So nutzt die Schweiz ihr Land

Trotz Zersiedelung in der Schweiz: 92 Prozent des Landes sind weiterhin unverbaut. Und wussten Sie, dass Golfplätze mehr Raum einnehmen als öffentliche Parks? Wir zeigen detailliert auf, wofür unser Boden genutzt wird.

Duc-Quang Nguyen, Mathieu Rudaz und Mathias Lutz

Der Landschaftsschutz wird eines der Hauptthemen des Jahres 2019 sein. Neben der Zersiedelungsinitiative, über welche am 10. Februar abgestimmt wird, sind in diesem Jahr gleich mehrere Initiativen in Bearbeitung, die ebenfalls auf den Schutz der Schweizer Landschaften abzielen. Doch für was wird heute der Schweizer Boden eigentlich genau beansprucht?

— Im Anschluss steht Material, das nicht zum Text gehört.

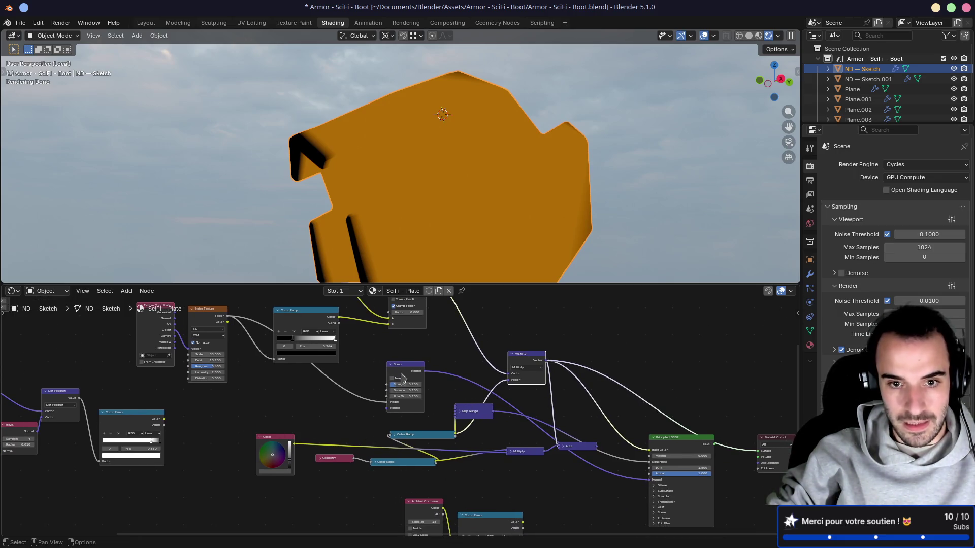
drag(396, 367, 416, 334)
middle_drag(239, 406, 245, 366)
mouse_move(244, 366)
mouse_down()
mouse_move(271, 386)
mouse_move(610, 455)
mouse_up()
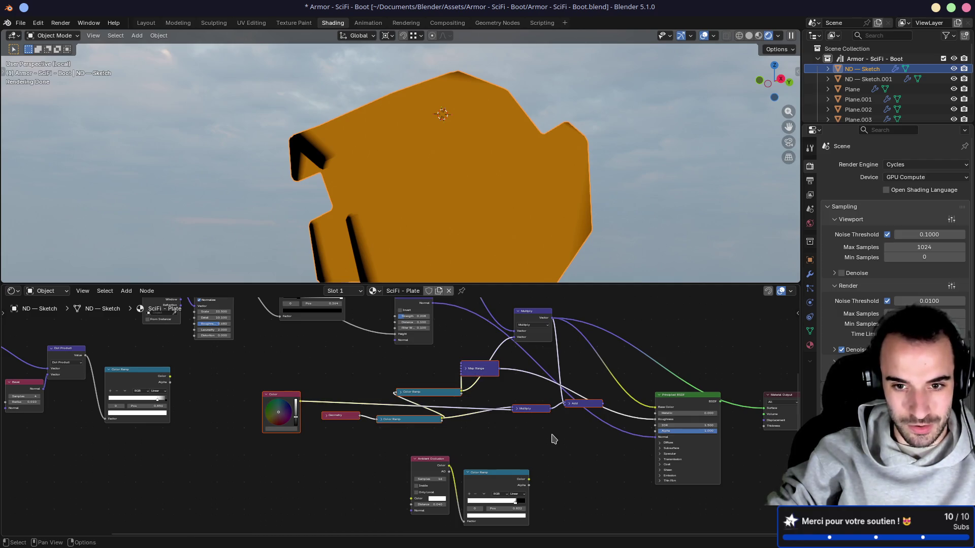
click(373, 383)
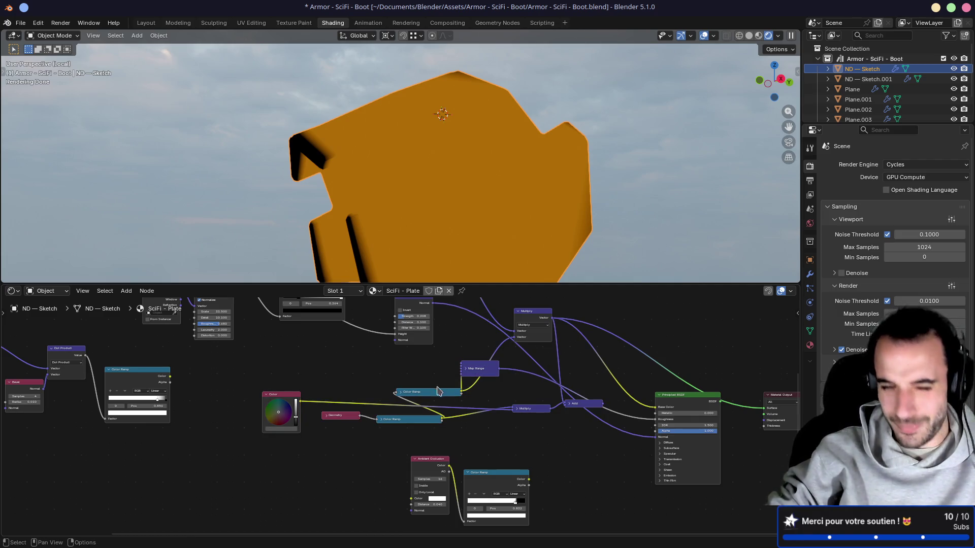
Move the selected middle mask nodes down-left and expand the Color-fed Color Ramp
drag(406, 395, 386, 407)
click(380, 405)
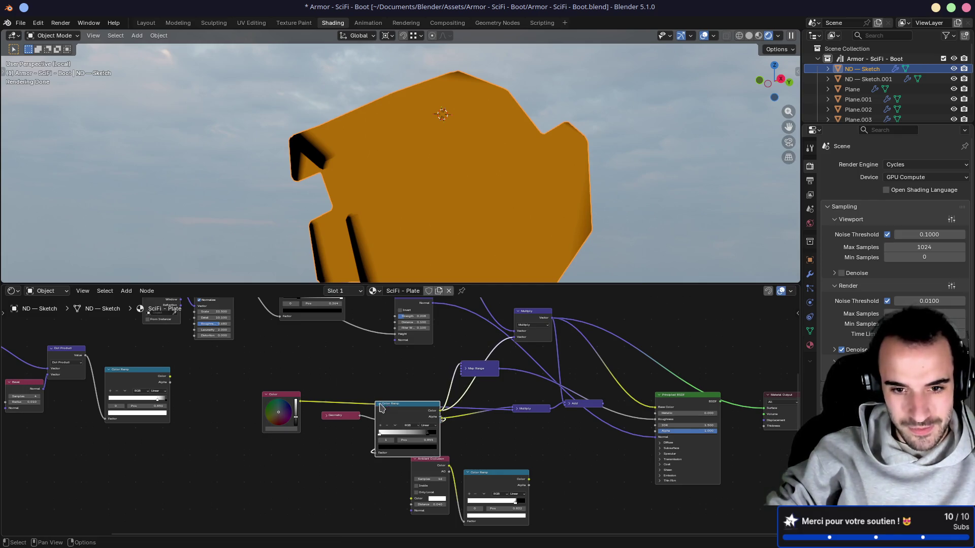
key(h)
mouse_move(221, 353)
mouse_down()
mouse_move(541, 420)
mouse_move(627, 453)
mouse_move(612, 445)
mouse_up()
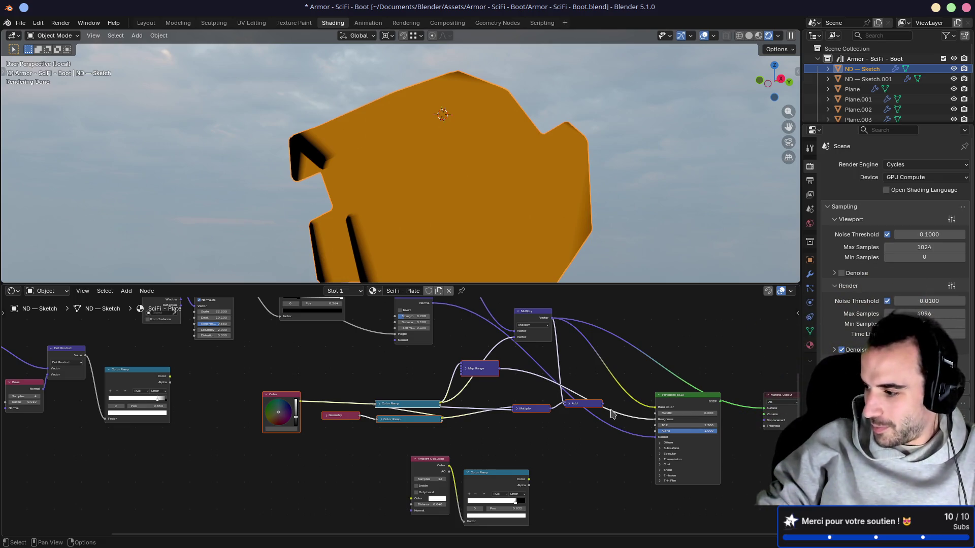
middle_drag(342, 363, 410, 387)
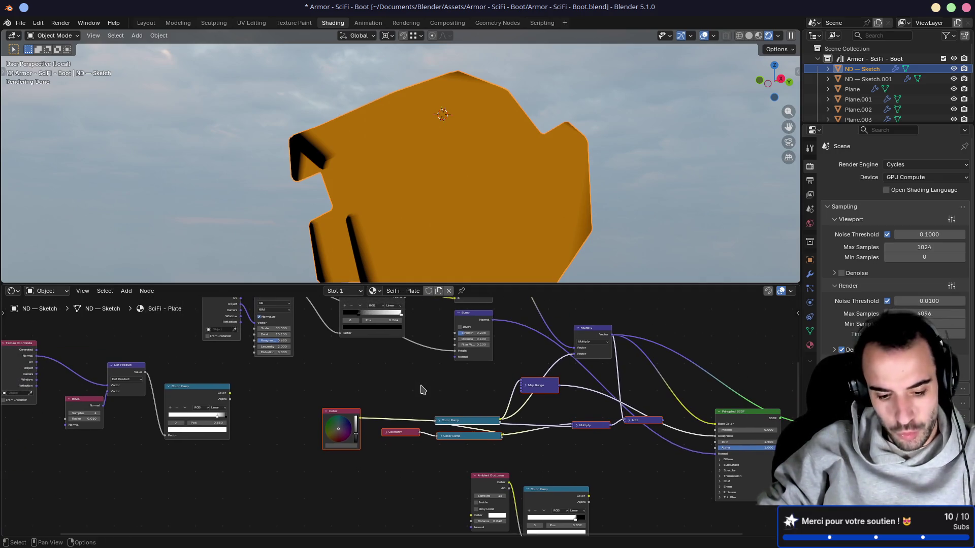
ctrl+scroll(418, 384, down, 2)
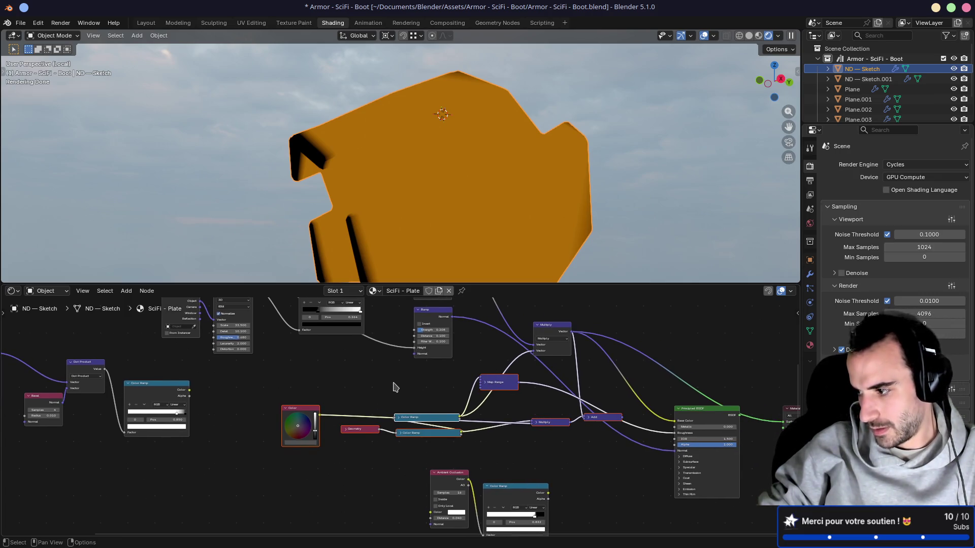
mouse_move(394, 387)
middle_down()
mouse_move(435, 374)
mouse_move(409, 386)
mouse_move(419, 389)
middle_up()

Jedes dieser kleinen Vierecke stellt vier Quadratkilometer Siedlungsfläche dar. Diese macht insgesamt weniger als 8 Prozent des Schweizer Bodens (41’285 km2) aus. Zum Vergleich: In Frankreich beträgt der Anteil des besiedelten Bodens 12 Prozent, in Italien 13 Prozent und in Deutschland 14 Prozent. Der Durchschnitt in der EU liegt bei 11 Prozent.

In den letzten Jahren wurde durchschnittlich eine Fläche von gut acht Fussballfeldern pro Tag überbaut.

In der Siedlungsfläche enthalten sind Wohnhäuser inklusive Umschwung, Industriegebäude, Strassen, Bahninfrastruktur, aber auch Mülldeponien, Sportanlagen, Golfplätze, Schrebergärten und Friedhöfe.

35 Prozent des Schweizer Bodens werden landwirtschafltich genutzt. Wer hätte das gedacht?

Landwirtschaftsflächen schrumpfen jährlich um rund 36 Quadratkilometer. Dies vor allem zu Gunsten der sich ausdehnenden Siedlungsfläche.

Wald und Gehölze bedecken 31 Prozent des Bodens.

Nicht nur urbane Gebiete, sondern auch die Wälder dehnen sich immer weiter aus, und zwar vor allem auf ehemaligen Alpwirtschaftsflächen. Insgesamt wächst der Schweizer Wald mit einer Geschwindigkeit von gut fünf Fussballfeldern pro Tag. Je höher die Lage, desto grösser ist die prozentuale Zunahme.

Unproduktive Flächen wie Felsen, Geröllhalden, Seen und Gletscher machen rund 25 Prozent der Gesamtfläche aus. Aufgrund der Alpen ist dieser Anteil im Vergleich zu anderen Ländern natürlich sehr hoch.

Gestein und Geröll machen den grössten Teil der unproduktiven Flächen aus. Im Hochgebirge bilden sich die Gletscher zurück. In 24 Jahren haben sie einen Viertel ihrer Fläche verloren. Pro Tag entspricht das einer Fläche von gut sechs Fussballfeldern.

Diese Karte bietet zum Abschluss den Gesamtüberblick über die vielfältigen Nutzungsarten des Schweizer Bodens sowie deren flächenmässigen Anteile.

Golfplätze bedecken beispielsweise eine Fläche von 35 Quadratkilometern – das ist mehr als alle öffentlichen Parkanlagen zusammen (34 km2). Weinberge (156 km2) nehmen mehr Raum ein als alle Eisenbahnstrecken (94 km2) der Schweiz.

Jeder Schweizer Kanton hat ein eigenes Landnutzungsprofil. Diese Grafik veranschaulicht die grossen Unterschiede zwischen den 26 Kantonen anhand der Flächenanteile der vier Hauptgebietstypen.

Methodik und Daten

Das Bundesamt für Statistik klassifiziert anhand von Luftbildern und Grundbüchern jeden Hektar der Schweizer Fläche. Unsere Karten stützen sich auf die aktuellste Arealstatistik Daten von 2018, mit Ausnahme der Kantone Graubünden, Tessin und Glarus, für welche nur die Daten von 2009 vorliegen.